JR北海道の旅行会社は道内ではおもに「ツインクルプラザ」の名称で営業を行っているが、道外では「JR北海道プラザ」を用いている。東京駅の他には仙台、大阪に店舗があり、、かつては幕張、横浜にもあったが、だいぶ前に閉鎖されている。

この東京店、非常にアクセスがよく、チケットを買い求める人が行列を成しているが、実は利用者の多くは北海道以外の新幹線などのきっぷを求める人たちである。北海道関連の商品だけで、この超一等地の維持は大変だと想像するが、他社きっぷの販売による手数料収入でかなりカバーしているであろう。

管理人は20年以上に亘り、この店舗を見てきたが、このところ変化を感じている。

これまでJR北を中心にした情報発信が殆どであったが、最近は道内の観光情報が充実してきた。ほぼ一ヵ月毎に変わる道内観光コーナー(現在は上富良野町の紹介)や北海道旅行を申込んだ人に当たる道内特産品の紹介とプレゼントコーナーなどが新設された。また、先日からは道内の主だった観光地のパンフレットを集めた観光情報コーナーが登場している。

現在、都内には北海道観光コーナーのようなものがない。数年前まで有楽町交通会館内に北海道観光コーナーがあったが、閉鎖され、代わってアンテナショップの「どさんこプラザ」が入居した。どさんこ内では観光案内は行っておらず、パンフなどの資料が欲しい場合は平河町にある北海道東京事務所まで足を運ばなくてはならなかった。

ご承知の通り、ここは道の出先機関であり、一般の人が訪れる場所ではない。管理人は何度か仕事で訪れたことがあるが、わざわざここまで資料を貰いに来る人は少なかったようだ。過去の拙ブログでも、これは不親切な対応であり、観光王国としていかがなものかと苦言を呈してきた。今年に入り、北海道東京事務所から同じ平河町の都道府県会館に移り、現在は移住コーナーと同居しているが状況は変わっていない。

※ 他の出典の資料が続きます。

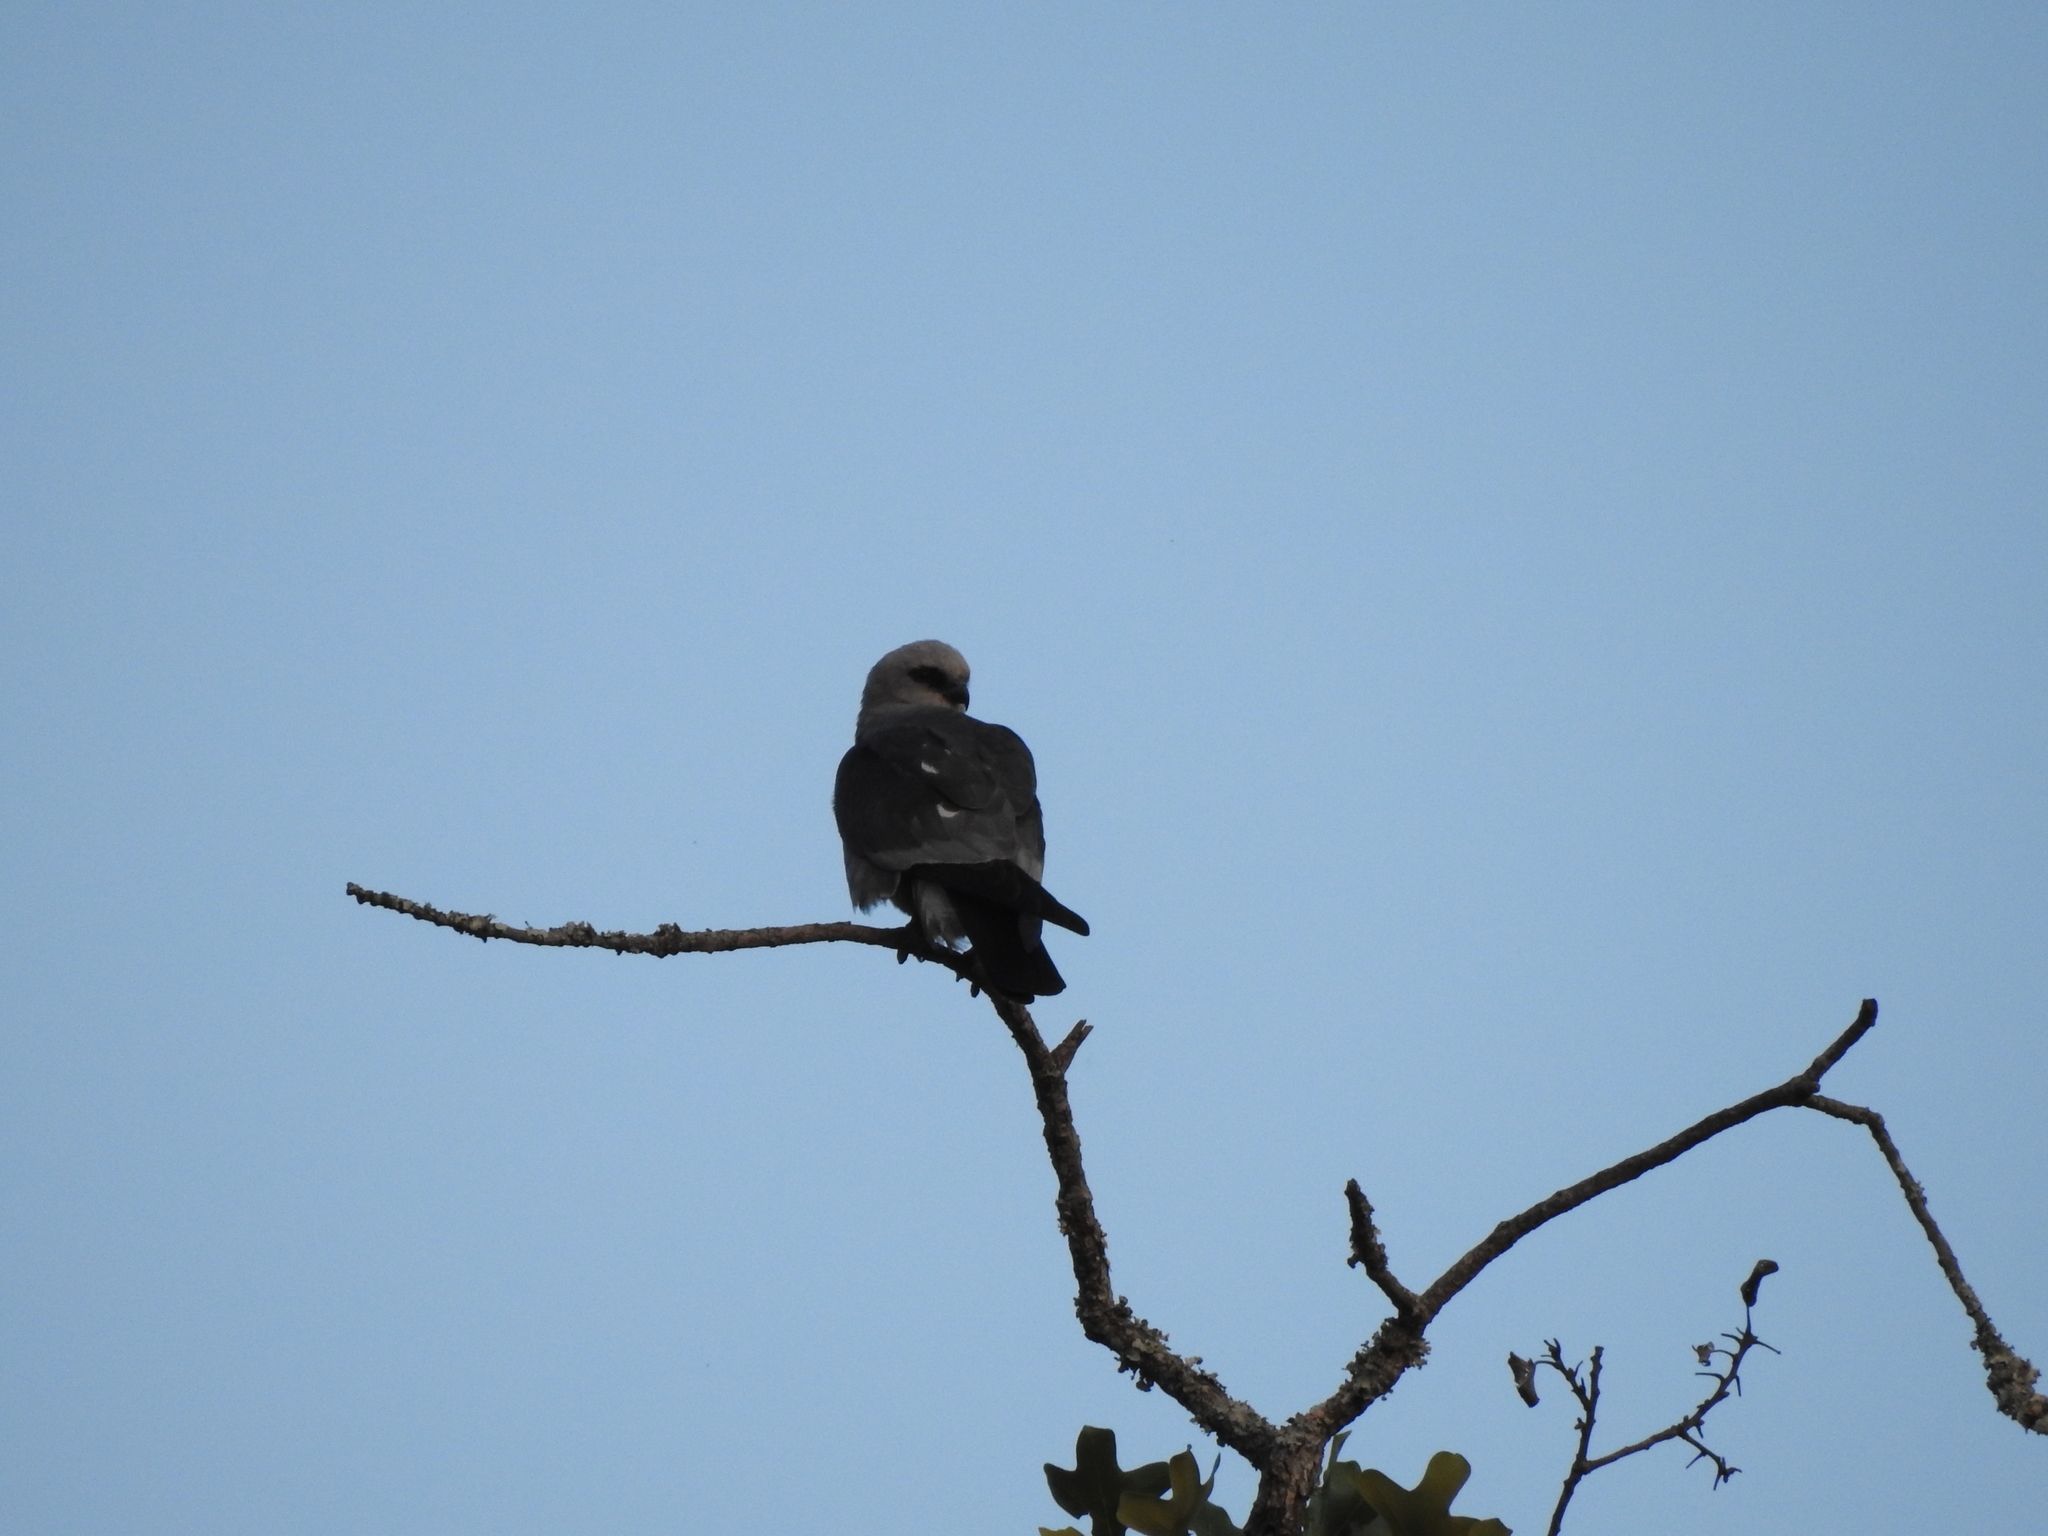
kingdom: Animalia
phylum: Chordata
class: Aves
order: Accipitriformes
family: Accipitridae
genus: Ictinia
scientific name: Ictinia mississippiensis
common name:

アンテナショップでも多少の資料は置いているが、無いに等しく、他県のアンテナショップには必ずといっていいほど観光情報コーナーがあるにも関わらず、それがない北海道は異常とも思えた。

そういった声も届いていたのか、最近になってJR北海道プラザが観光情報センターの役目を担うようになってきた。道や観光振興機構との連携が進んでいるのかもしれないが、管理人は丸の内のJR北海道を是非、情報発信の場にしていただきたいと思う。

場所柄、外国人の利用も多く、PRの場所としては最適である。スペースは限られており、すべての市町村のパンフを置くのは無理だが、”売れ筋”だけなら十分にカバーできるはずだ。もとことこの場所、北海道ファンや鉄道ファンの人気が高く、リピーターも多い。

以前、オレンジカードを売っていた頃は、その自動販売機が大人気ですぐに売り切れたものだ。女性スタッフの対応もよい。北海道観光の知識スキルは高く、人気寝台列車の空席確認もすぐにやってくれるほか、窓口泣かせのマニアの難しい要求(寝台や座席の位置の指定など)にも厭な顔をせずに対応してくれている。

ここは北海道ファンの都内での聖地的な存在かもしれない。運営をするのがJRなのできっぷや旅行商品を売ることがメインではあり、制約もあると思うが、ここを北海道情報のベースにすれば、利用者も増えて売上げ貢献にもなるであろう。これまで意外に知られていない存在である。

やはり対面型のリアル・サービスは必要である。旅行商品の販売と同時に質の高い情報で顧客を満足させる窓口はなかなかない。北海道に特化したコンシュルジュ型のサービスが出出来れば更に強みとなる。

広い北海道なので他県のように物と情報を一ヶ所にすべて集めるのが無理であれば、役目を分けるべき。そういう意味では観光に関しては、アンテナショップよりも、JRプラザの活用の方が効果的だ。